▶ _GIVEN TASK_
Please extract every line of the material below that contains the string "Shows", matching case exactly.

▶ _PROVIDED DATA_
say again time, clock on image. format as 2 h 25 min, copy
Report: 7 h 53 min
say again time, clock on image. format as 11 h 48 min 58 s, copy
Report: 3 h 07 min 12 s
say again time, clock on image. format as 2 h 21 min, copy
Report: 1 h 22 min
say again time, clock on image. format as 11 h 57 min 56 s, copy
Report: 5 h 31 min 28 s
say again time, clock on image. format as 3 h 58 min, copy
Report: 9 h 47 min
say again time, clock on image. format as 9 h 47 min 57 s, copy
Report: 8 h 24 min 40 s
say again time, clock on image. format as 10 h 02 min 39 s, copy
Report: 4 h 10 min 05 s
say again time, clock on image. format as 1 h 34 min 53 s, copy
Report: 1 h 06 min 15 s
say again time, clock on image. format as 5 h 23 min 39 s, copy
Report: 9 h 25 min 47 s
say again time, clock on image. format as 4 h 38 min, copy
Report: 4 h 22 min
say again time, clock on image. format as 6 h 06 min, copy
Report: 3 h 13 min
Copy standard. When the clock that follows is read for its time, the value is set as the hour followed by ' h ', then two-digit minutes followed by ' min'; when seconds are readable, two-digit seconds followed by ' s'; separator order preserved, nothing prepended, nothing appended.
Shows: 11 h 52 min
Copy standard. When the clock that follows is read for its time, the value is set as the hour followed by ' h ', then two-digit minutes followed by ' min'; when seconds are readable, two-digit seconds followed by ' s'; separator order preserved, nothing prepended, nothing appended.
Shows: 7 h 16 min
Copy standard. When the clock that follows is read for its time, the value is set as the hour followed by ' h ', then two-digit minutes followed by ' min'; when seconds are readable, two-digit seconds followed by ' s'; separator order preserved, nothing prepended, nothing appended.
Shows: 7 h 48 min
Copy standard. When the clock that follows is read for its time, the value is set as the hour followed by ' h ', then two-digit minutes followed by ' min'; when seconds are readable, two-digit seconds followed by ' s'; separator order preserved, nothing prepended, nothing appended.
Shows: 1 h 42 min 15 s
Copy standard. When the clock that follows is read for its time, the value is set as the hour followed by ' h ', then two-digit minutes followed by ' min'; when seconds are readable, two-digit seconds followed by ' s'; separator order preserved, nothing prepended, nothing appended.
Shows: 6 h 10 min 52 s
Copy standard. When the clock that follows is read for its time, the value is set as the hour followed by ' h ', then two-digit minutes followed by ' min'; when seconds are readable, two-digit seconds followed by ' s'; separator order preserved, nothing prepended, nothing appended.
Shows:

▶ _SOLUTION FOR THIS PROBLEM_
Shows: 11 h 52 min
Shows: 7 h 16 min
Shows: 7 h 48 min
Shows: 1 h 42 min 15 s
Shows: 6 h 10 min 52 s
Shows:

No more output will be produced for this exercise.